- WHAT YOU WILL DO: Filter the listing below down to the lines that contain the string "Krimpen", and copy each of those lines.

---

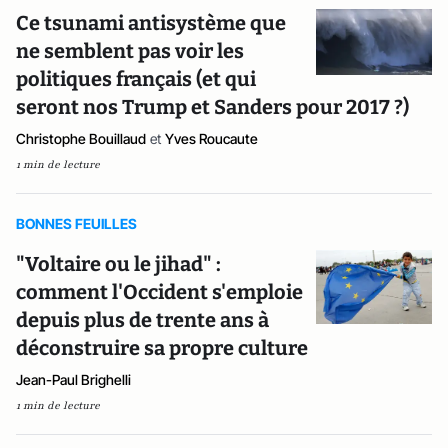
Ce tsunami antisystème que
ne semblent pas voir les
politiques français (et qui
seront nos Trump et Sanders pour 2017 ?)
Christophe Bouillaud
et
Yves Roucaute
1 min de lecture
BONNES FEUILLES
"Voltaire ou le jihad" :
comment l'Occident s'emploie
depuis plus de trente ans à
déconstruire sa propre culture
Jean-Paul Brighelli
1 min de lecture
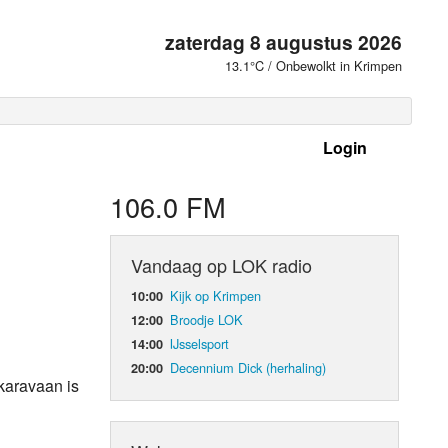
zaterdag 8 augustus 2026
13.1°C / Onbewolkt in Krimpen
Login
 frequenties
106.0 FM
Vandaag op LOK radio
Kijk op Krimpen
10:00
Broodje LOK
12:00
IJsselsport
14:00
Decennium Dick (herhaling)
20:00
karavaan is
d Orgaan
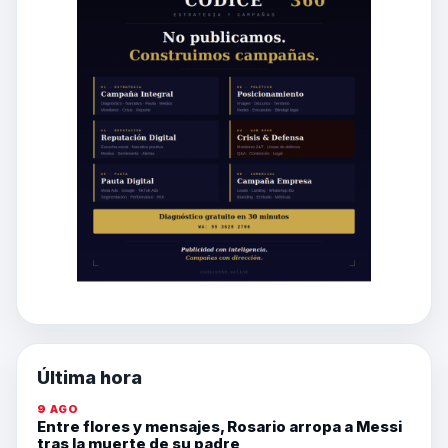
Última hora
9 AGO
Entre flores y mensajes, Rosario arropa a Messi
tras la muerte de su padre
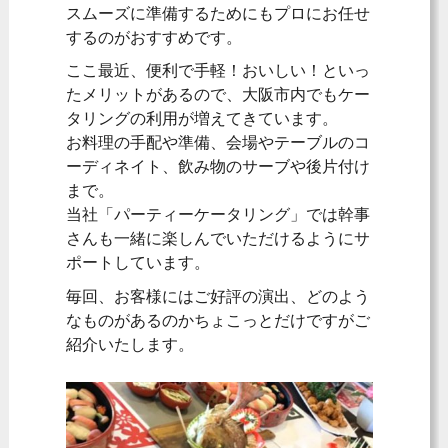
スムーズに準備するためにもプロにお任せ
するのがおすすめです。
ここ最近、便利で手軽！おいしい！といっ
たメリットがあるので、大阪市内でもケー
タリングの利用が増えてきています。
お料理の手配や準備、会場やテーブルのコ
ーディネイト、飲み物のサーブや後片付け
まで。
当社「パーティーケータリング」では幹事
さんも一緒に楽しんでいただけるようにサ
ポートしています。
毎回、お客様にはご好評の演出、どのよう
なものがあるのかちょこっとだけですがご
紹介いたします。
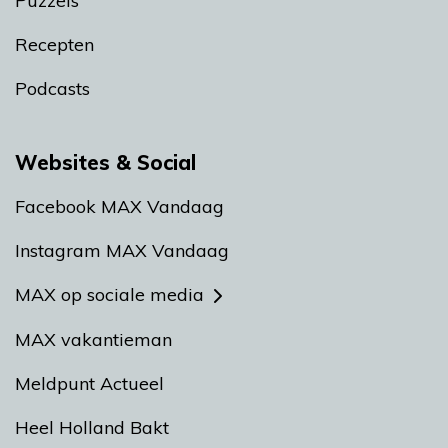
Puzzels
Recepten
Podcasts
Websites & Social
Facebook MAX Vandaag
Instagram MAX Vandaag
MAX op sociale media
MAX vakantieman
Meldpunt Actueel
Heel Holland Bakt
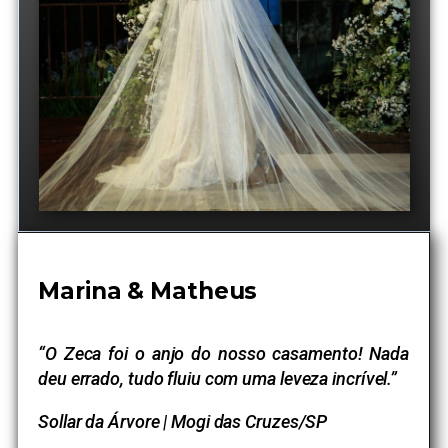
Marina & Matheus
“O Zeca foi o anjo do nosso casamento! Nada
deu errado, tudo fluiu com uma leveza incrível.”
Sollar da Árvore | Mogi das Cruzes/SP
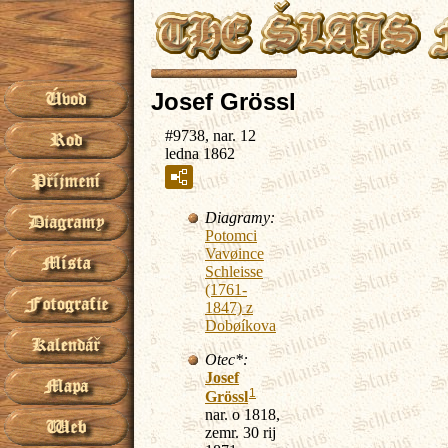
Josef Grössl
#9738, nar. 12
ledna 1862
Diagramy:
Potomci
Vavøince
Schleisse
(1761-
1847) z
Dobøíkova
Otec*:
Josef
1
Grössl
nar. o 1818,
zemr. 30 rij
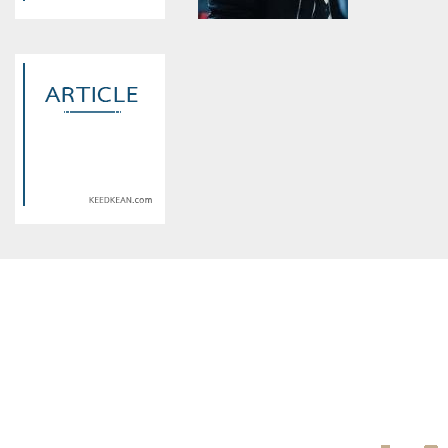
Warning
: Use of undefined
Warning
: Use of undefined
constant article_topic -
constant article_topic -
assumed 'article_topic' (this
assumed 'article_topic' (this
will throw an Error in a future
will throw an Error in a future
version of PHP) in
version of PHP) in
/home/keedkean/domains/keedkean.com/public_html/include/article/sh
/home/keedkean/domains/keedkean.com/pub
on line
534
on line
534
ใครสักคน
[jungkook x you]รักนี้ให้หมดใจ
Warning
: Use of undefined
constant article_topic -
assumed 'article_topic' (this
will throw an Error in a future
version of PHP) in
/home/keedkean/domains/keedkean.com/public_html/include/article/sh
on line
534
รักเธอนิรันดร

---

- EXERCISE OUTPUT:
13.1°C / Onbewolkt in Krimpen
Kijk op Krimpen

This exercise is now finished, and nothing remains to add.